Nobel Prize winner Yasunari Kawabata’s The Sound of the Mountain is a beautiful rendering of the predicament of old age — the gradual, reluctant narrowing of a human life, along with the sudden upsurges of passion that illuminate its closing.
By day Ogata Shingo, an elderly Tokyo businessman, is troubled by small failures of memory. At night he associates the distant rumble he hears from the nearby mountain with the sounds of death. In between are the complex relationships that were once the foundations of Shingo’s life: his trying wife; his philandering son; and his beautiful daughter-in-law, who inspires in him both pity and the stirrings of desire. Out of this translucent web of attachments, Kawabata has crafted a novel that is a powerful, serenely observed meditation on the relentless march of time.
About the Author
Yasunari Kawabata, winner of the 1968 Novel Prize for Literature, was one of Japan's most distinguished novelists.

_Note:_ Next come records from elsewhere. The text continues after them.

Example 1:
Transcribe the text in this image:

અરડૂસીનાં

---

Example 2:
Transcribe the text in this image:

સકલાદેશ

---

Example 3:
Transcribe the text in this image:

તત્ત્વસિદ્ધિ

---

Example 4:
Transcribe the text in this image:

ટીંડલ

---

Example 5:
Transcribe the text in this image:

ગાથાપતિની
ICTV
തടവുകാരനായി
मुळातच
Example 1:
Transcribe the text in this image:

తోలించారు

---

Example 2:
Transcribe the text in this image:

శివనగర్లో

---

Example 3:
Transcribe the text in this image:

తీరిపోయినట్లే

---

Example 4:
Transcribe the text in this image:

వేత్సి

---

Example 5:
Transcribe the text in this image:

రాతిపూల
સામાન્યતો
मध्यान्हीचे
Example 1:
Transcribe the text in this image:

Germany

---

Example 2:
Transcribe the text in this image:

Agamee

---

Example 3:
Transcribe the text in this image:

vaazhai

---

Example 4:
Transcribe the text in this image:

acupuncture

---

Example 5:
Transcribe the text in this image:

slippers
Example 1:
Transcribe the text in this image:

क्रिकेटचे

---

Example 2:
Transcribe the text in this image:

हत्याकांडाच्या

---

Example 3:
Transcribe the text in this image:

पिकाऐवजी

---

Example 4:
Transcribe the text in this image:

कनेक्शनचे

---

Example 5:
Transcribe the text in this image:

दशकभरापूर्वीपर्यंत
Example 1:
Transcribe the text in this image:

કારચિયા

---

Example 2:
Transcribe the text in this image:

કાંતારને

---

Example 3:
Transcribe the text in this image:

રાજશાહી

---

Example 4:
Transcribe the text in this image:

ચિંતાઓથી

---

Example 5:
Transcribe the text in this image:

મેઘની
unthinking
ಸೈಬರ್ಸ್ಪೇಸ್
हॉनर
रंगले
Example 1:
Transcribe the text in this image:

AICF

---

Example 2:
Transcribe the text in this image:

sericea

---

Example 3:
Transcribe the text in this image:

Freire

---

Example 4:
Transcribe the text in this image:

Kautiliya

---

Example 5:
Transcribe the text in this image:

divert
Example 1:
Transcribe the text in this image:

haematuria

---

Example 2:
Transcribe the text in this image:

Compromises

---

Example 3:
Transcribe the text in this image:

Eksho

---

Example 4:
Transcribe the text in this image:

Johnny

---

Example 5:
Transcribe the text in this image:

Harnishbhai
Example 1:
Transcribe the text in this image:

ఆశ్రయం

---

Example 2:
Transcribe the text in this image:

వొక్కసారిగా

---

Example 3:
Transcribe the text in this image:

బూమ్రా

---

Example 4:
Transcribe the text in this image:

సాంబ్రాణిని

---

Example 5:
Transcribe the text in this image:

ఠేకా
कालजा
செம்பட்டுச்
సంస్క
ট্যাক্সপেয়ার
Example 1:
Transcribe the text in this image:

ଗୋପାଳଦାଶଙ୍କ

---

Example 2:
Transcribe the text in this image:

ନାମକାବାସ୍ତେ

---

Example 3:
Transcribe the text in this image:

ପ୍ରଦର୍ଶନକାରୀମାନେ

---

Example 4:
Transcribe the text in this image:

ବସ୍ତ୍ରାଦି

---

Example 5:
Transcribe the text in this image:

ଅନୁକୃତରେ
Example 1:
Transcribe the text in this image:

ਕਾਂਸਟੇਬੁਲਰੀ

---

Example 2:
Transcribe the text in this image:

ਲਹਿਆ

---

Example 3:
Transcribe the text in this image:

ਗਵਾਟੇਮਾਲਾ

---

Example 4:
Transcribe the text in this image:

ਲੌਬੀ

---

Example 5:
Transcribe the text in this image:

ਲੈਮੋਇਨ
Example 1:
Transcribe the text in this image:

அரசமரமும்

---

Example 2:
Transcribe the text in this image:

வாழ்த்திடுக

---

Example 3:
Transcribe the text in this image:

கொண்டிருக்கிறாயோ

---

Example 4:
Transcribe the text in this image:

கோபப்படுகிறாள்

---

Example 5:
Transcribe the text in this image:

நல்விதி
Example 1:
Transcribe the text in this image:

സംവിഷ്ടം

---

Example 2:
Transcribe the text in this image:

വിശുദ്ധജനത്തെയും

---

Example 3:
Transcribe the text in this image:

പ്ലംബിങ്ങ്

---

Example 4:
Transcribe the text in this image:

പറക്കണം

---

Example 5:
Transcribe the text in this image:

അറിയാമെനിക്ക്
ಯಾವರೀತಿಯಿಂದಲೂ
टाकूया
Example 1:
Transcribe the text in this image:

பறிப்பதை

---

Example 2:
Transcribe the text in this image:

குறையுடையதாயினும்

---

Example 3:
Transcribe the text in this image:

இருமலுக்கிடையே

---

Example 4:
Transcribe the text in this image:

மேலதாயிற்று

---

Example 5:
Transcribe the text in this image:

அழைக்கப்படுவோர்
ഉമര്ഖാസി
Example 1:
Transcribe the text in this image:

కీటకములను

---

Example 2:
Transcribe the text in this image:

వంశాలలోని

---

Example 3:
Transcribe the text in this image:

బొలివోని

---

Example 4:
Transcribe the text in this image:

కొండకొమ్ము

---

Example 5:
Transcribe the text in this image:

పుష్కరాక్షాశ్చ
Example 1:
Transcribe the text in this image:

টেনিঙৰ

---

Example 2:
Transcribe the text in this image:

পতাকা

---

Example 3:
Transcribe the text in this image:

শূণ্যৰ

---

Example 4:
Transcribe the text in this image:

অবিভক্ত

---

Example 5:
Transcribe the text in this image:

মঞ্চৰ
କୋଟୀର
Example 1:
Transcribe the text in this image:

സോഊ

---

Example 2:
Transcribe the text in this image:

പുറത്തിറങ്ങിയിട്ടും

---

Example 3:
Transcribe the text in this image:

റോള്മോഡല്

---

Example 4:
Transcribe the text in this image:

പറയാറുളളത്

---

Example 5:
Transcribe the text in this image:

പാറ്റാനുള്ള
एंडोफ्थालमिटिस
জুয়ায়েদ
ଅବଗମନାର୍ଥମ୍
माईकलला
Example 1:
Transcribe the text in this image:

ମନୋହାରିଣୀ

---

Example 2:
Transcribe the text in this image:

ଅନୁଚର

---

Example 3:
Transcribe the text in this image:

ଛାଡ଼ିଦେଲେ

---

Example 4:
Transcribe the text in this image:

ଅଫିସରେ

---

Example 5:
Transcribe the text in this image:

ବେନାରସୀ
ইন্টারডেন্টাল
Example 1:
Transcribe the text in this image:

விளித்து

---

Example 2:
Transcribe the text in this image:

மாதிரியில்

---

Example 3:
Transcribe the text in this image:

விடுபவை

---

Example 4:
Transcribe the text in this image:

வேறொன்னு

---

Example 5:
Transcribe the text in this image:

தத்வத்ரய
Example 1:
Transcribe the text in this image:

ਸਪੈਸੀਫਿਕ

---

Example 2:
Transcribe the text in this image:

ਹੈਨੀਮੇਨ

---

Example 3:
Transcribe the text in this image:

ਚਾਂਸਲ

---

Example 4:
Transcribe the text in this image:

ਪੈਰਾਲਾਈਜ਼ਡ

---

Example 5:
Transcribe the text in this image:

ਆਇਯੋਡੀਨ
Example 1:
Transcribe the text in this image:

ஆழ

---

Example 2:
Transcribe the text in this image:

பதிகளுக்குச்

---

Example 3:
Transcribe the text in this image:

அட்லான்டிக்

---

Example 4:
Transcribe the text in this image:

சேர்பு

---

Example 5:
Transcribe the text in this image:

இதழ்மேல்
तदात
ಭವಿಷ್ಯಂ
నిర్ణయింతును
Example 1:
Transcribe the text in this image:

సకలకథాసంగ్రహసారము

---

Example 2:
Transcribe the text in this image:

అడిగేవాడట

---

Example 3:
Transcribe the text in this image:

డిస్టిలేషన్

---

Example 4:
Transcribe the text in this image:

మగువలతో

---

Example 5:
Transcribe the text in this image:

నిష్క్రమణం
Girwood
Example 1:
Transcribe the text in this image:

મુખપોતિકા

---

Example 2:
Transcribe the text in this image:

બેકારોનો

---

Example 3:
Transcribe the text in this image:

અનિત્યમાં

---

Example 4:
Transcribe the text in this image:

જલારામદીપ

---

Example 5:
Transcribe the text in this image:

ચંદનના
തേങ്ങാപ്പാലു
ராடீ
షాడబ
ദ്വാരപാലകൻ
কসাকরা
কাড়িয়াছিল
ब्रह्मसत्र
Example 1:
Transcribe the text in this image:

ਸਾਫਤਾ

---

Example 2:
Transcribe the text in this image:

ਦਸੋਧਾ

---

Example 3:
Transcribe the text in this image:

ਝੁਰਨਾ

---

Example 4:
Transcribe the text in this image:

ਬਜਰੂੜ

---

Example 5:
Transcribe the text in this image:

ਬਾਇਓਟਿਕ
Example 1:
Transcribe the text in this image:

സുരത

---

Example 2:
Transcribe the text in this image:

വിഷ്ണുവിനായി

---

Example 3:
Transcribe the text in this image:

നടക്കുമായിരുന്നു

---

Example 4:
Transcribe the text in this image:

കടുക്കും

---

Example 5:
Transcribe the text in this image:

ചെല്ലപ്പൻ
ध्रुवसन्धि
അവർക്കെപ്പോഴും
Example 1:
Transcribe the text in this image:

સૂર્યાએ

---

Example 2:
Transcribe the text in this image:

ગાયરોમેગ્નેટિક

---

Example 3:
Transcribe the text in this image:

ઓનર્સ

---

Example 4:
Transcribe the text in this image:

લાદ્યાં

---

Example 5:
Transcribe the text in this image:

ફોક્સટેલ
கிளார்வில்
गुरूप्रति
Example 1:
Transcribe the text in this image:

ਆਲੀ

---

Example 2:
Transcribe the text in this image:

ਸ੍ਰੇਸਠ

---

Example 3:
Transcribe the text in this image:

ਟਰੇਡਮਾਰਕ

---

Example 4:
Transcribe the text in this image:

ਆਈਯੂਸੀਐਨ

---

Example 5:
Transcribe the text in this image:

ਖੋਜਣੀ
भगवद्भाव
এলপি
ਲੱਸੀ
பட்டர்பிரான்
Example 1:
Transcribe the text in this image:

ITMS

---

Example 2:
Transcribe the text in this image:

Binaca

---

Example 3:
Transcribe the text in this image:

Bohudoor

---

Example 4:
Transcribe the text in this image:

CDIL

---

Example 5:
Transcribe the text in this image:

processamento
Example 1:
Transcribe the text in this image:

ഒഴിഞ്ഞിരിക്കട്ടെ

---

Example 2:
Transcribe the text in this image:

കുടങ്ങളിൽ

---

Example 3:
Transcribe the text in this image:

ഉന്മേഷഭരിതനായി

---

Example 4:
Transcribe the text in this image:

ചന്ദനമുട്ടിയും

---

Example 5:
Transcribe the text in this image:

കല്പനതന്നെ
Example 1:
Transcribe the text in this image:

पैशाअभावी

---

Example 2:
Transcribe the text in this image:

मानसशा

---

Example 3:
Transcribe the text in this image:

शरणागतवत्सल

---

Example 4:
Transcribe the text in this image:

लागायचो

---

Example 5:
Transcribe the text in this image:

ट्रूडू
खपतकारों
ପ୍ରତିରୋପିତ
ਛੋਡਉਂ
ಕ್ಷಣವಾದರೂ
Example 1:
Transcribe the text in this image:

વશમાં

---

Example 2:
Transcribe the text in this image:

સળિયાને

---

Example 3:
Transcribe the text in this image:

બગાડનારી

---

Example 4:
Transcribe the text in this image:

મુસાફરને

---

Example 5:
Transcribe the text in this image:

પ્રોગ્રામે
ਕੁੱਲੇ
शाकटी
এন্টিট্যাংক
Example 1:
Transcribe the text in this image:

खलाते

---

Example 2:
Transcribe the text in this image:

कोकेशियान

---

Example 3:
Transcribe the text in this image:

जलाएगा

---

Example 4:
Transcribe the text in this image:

Born in Osaka in 1899, he published his first stories while he was still in high school. He graduated from Tokyo Imperial University in 1924. His story "The Izu Dancer," first published in 1925, appeared in The Atlantic Monthly in 1955. Among his major novels published in the United States are Snow Country (1956), The Master of Go (1972), and Beauty and Sadness (1975). Kawabata was found dead, by his own hand, in 1972.
“Kawabata is a poet of the gentlest shades, of the evanescent, the imperceptible.”
“A rich, complicated novel. . . . Of all modern Japanese fiction, Kawabata’s is the closest to poetry.”